YOUR TASK: Once the pictures have been set aside, copy every remaining entry exactly.

DATA FOR THE TASK:
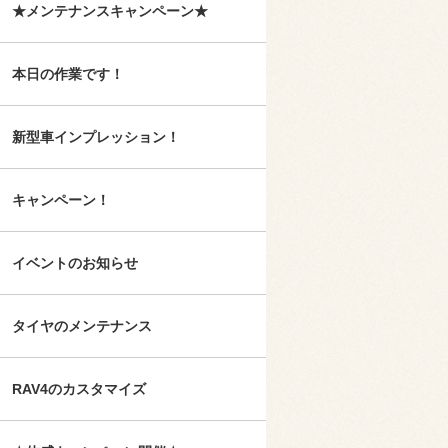
★メンテナンスキャンペーン★
本日の作業です！
新型車インプレッション！
キャンペーン！
イベントのお知らせ
タイヤのメンテナンス
RAV4のカスタマイズ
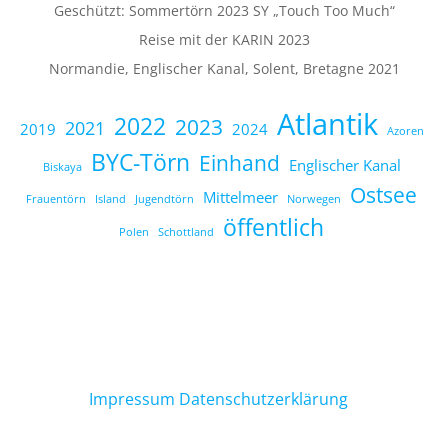
Geschützt: Sommertörn 2023 SY „Touch Too Much“
Reise mit der KARIN 2023
Normandie, Englischer Kanal, Solent, Bretagne 2021
Atlantik
2022
2023
2021
2019
2024
Azoren
BYC-Törn
Einhand
Englischer Kanal
Biskaya
Ostsee
Mittelmeer
Frauentörn
Island
Jugendtörn
Norwegen
öffentlich
Polen
Schottland
Impressum
Datenschutzerklärung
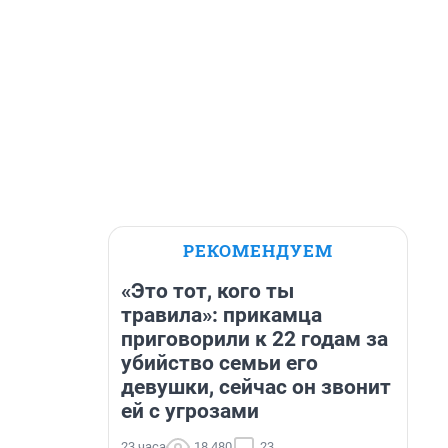
РЕКОМЕНДУЕМ
«Это тот, кого ты
травила»: прикамца
приговорили к 22 годам за
убийство семьи его
девушки, сейчас он звонит
ей с угрозами
23 часа
18 480
23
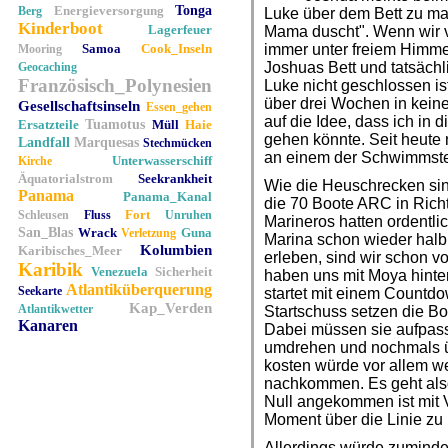
Energieversorgung
Tonga
Berg
Luke über dem Bett zu ma
Kinderboot
Lagerfeuer
Mama duscht". Wenn wir v
Samoa
Cook_Inseln
immer unter freiem Himme
Mooring
Joshuas Bett und tatsäch
Geocaching
Französisch_Polynesien
Luke nicht geschlossen ist
über drei Wochen in keine
Gesellschaftsinseln
Essen_gehen
auf die Idee, dass ich in 
Ersatzteile
Tuamotus
Müll
Haie
gehen könnte. Seit heute n
Landfall
Marquesas
Stechmücken
an einem der Schwimmst
Unterwasserschiff
Kirche
Äquatorialstrom
Seekrankheit
Wie die Heuschrecken sind
Panama
Panama_Kanal
die 70 Boote ARC in Richt
Fort
Schleusen
Fluss
Unruhen
Marineros hatten ordentlic
San_Blas
Wrack
Guna
Verletzung
Marina schon wieder halb v
Kolumbien
Karibisches_Meer
erleben, sind wir schon v
Karibik
Venezuela
Sicherheit
haben uns mit Moya hinter 
Atlantiküberquerung
Seekarte
startet mit einem Countd
Kap_Verden
Atlantikwetter
Startschuss setzen die Bo
Kanaren
Dabei müssen sie aufpass
umdrehen und nochmals übe
kosten würde vor allem w
nachkommen. Es geht als
Null angekommen ist mit 
Moment über die Linie z
Allerdings würde zumindes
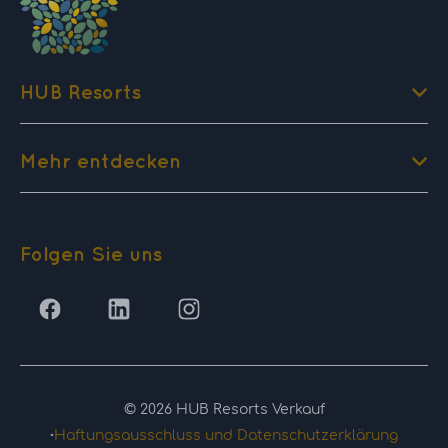
HUB Resorts
Mehr entdecken
Folgen Sie uns
© 2026 HUB Resorts Verkauf
·
Haftungsausschluss und Datenschutzerklärung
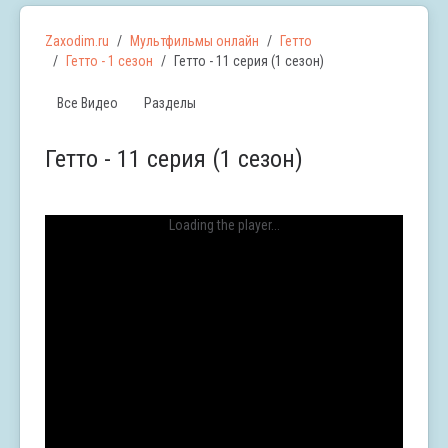
Zaxodim.ru
Мультфильмы онлайн
Гетто
Гетто - 1 сезон
Гетто - 11 серия (1 сезон)
Все Видео
Разделы
Гетто - 11 серия (1 сезон)
Loading the player...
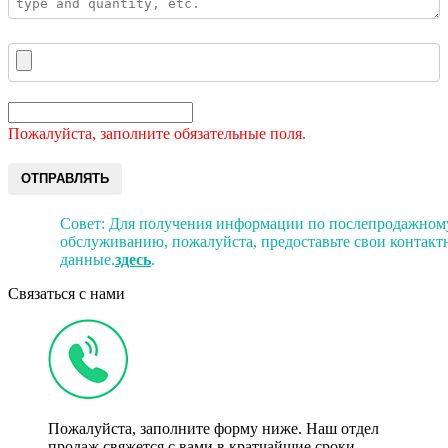
Пожалуйста, заполните обязательные поля.
ОТПРАВЛЯТЬ
Совет: Для получения информации по послепродажном
обслуживанию, пожалуйста, предоставьте свои контакт
данные.
здесь
.
Связаться с нами
Пожалуйста, заполните форму ниже. Наш отдел
продаж свяжется с вами в кратчайшие сроки.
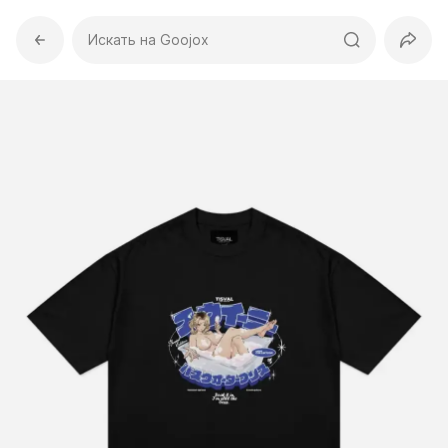
Искать на Goojox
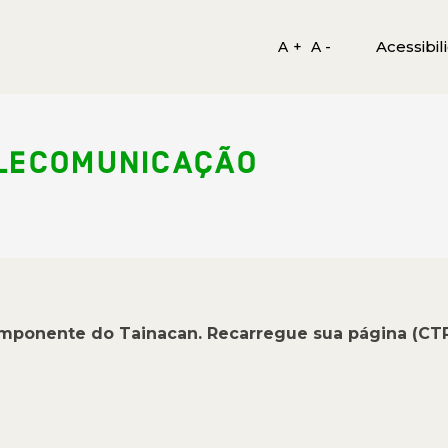
Acessibil
A +
A -
ELECOMUNICAÇÃO
omponente do Tainacan. Recarregue sua página (CT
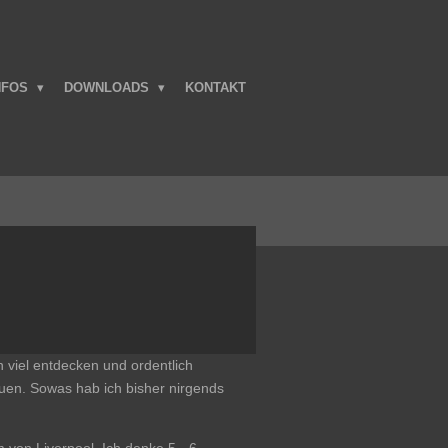
NFOS
DOWNLOADS
KONTAKT
n viel entdecken und ordentlich
uen. Sowas hab ich bisher nirgends
 von Liverpool. Ich denke 5 - 6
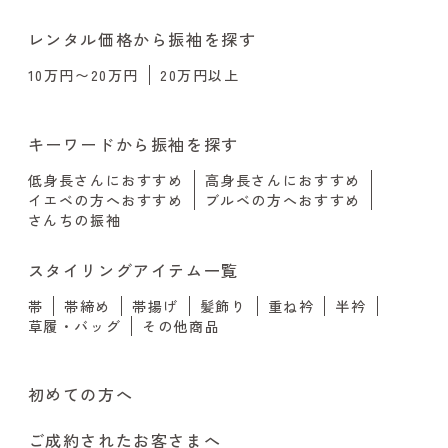
レンタル価格から振袖を探す
10万円〜20万円
20万円以上
キーワードから振袖を探す
低身長さんにおすすめ
高身長さんにおすすめ
イエベの方へおすすめ
ブルベの方へおすすめ
さんちの振袖
スタイリングアイテム一覧
帯
帯締め
帯揚げ
髪飾り
重ね衿
半衿
草履・バッグ
その他商品
初めての方へ
ご成約されたお客さまへ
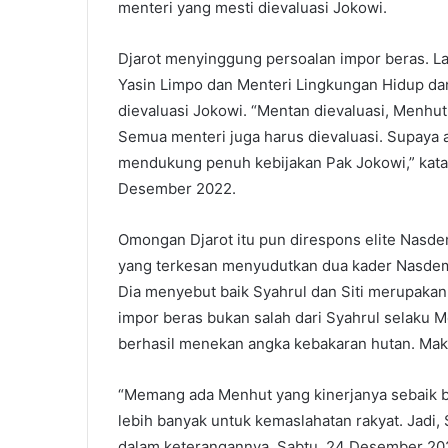
menteri yang mesti dievaluasi Jokowi.
Djarot menyinggung persoalan impor beras. La
Yasin Limpo dan Menteri Lingkungan Hidup dan
dievaluasi Jokowi. “Mentan dievaluasi, Menhut 
Semua menteri juga harus dievaluasi. Supaya 
mendukung penuh kebijakan Pak Jokowi,” kata D
Desember 2022.
Omongan Djarot itu pun direspons elite Nasdem
yang terkesan menyudutkan dua kader Nasdem 
Dia menyebut baik Syahrul dan Siti merupakan
impor beras bukan salah dari Syahrul selaku M
berhasil menekan angka kebakaran hutan. Maka 
“Memang ada Menhut yang kinerjanya sebaik be
lebih banyak untuk kemaslahatan rakyat. Jadi, Sy
dalam keterangannya, Sabtu, 24 Desember 202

SOLUTION:
★メンテナンスキャンペーン★
本日の作業です！
新型車インプレッション！
キャンペーン！
イベントのお知らせ
タイヤのメンテナンス
RAV4のカスタマイズ
Geschützt: Sommertörn 2023 SY „Touch Too Much“
Reise mit der KARIN 2023
Normandie, Englischer Kanal, Solent, Bretagne 2021
Atlantik
2022
2023
2021
2019
2024
Azoren
BYC-Törn
Einhand
Englischer Kanal
Biskaya
Ostsee
Mittelmeer
Frauentörn
Island
Jugendtörn
Norwegen
öffentlich
Polen
Schottland
Impressum
Datenschutzerklärung
РЕКОМЕНДУЕМ
«Это тот, кого ты
травила»: прикамца
приговорили к 22 годам за
убийство семьи его
девушки, сейчас он звонит
ей с угрозами
23 часа
18 480
23
Energieversorgung
Tonga
Berg
Luke über dem Bett zu ma
Kinderboot
Lagerfeuer
Mama duscht". Wenn wir v
Samoa
Cook_Inseln
immer unter freiem Himme
Mooring
Joshuas Bett und tatsäch
Geocaching
Französisch_Polynesien
Luke nicht geschlossen ist
über drei Wochen in keine
Gesellschaftsinseln
Essen_gehen
auf die Idee, dass ich in 
Ersatzteile
Tuamotus
Müll
Haie
gehen könnte. Seit heute n
Landfall
Marquesas
Stechmücken
an einem der Schwimmst
Unterwasserschiff
Kirche
Äquatorialstrom
Seekrankheit
Wie die Heuschrecken sind
Panama
Panama_Kanal
die 70 Boote ARC in Richt
Fort
Schleusen
Fluss
Unruhen
Marineros hatten ordentlic
San_Blas
Wrack
Guna
Verletzung
Marina schon wieder halb v
Kolumbien
Karibisches_Meer
erleben, sind wir schon v
Karibik
Venezuela
Sicherheit
haben uns mit Moya hinter 
Atlantiküberquerung
Seekarte
startet mit einem Countd
Kap_Verden
Atlantikwetter
Startschuss setzen die Bo
Kanaren
Dabei müssen sie aufpass
umdrehen und nochmals übe
kosten würde vor allem w
nachkommen. Es geht als
Null angekommen ist mit 
Moment über die Linie z
Allerdings würde zumindes
HUB Resorts
Mehr entdecken
Folgen Sie uns
© 2026 HUB Resorts Verkauf
·
Haftungsausschluss und Datenschutzerklärung
Zaxodim.ru
Мультфильмы онлайн
Гетто
Гетто - 1 сезон
Гетто - 11 серия (1 сезон)
Все Видео
Разделы
Гетто - 11 серия (1 сезон)
Loading the player...
Пожалуйста, заполните обязательные поля.
ОТПРАВЛЯТЬ
Совет: Для получения информации по послепродажном
обслуживанию, пожалуйста, предоставьте свои контакт
данные.
здесь
.
Связаться с нами
Пожалуйста, заполните форму ниже. Наш отдел
продаж свяжется с вами в кратчайшие сроки.
Искать на Goojox
Acessibil
A +
A -
ELECOMUNICAÇÃO
omponente do Tainacan. Recarregue sua página (CT
NFOS
DOWNLOADS
KONTAKT
n viel entdecken und ordentlich
uen. Sowas hab ich bisher nirgends
 von Liverpool. Ich denke 5 - 6
レンタル価格から振袖を探す
10万円〜20万円
20万円以上
キーワードから振袖を探す
低身長さんにおすすめ
高身長さんにおすすめ
イエベの方へおすすめ
ブルベの方へおすすめ
さんちの振袖
スタイリングアイテム一覧
帯
帯締め
帯揚げ
髪飾り
重ね衿
半衿
草履・バッグ
その他商品
初めての方へ
ご成約されたお客さまへ
menteri yang mesti dievaluasi Jokowi.
Djarot menyinggung persoalan impor beras. La
Yasin Limpo dan Menteri Lingkungan Hidup dan
dievaluasi Jokowi. “Mentan dievaluasi, Menhut 
Semua menteri juga harus dievaluasi. Supaya 
mendukung penuh kebijakan Pak Jokowi,” kata D
Desember 2022.
Omongan Djarot itu pun direspons elite Nasdem
yang terkesan menyudutkan dua kader Nasdem 
Dia menyebut baik Syahrul dan Siti merupakan
impor beras bukan salah dari Syahrul selaku M
berhasil menekan angka kebakaran hutan. Maka 
“Memang ada Menhut yang kinerjanya sebaik be
lebih banyak untuk kemaslahatan rakyat. Jadi, Sy
dalam keterangannya, Sabtu, 24 Desember 202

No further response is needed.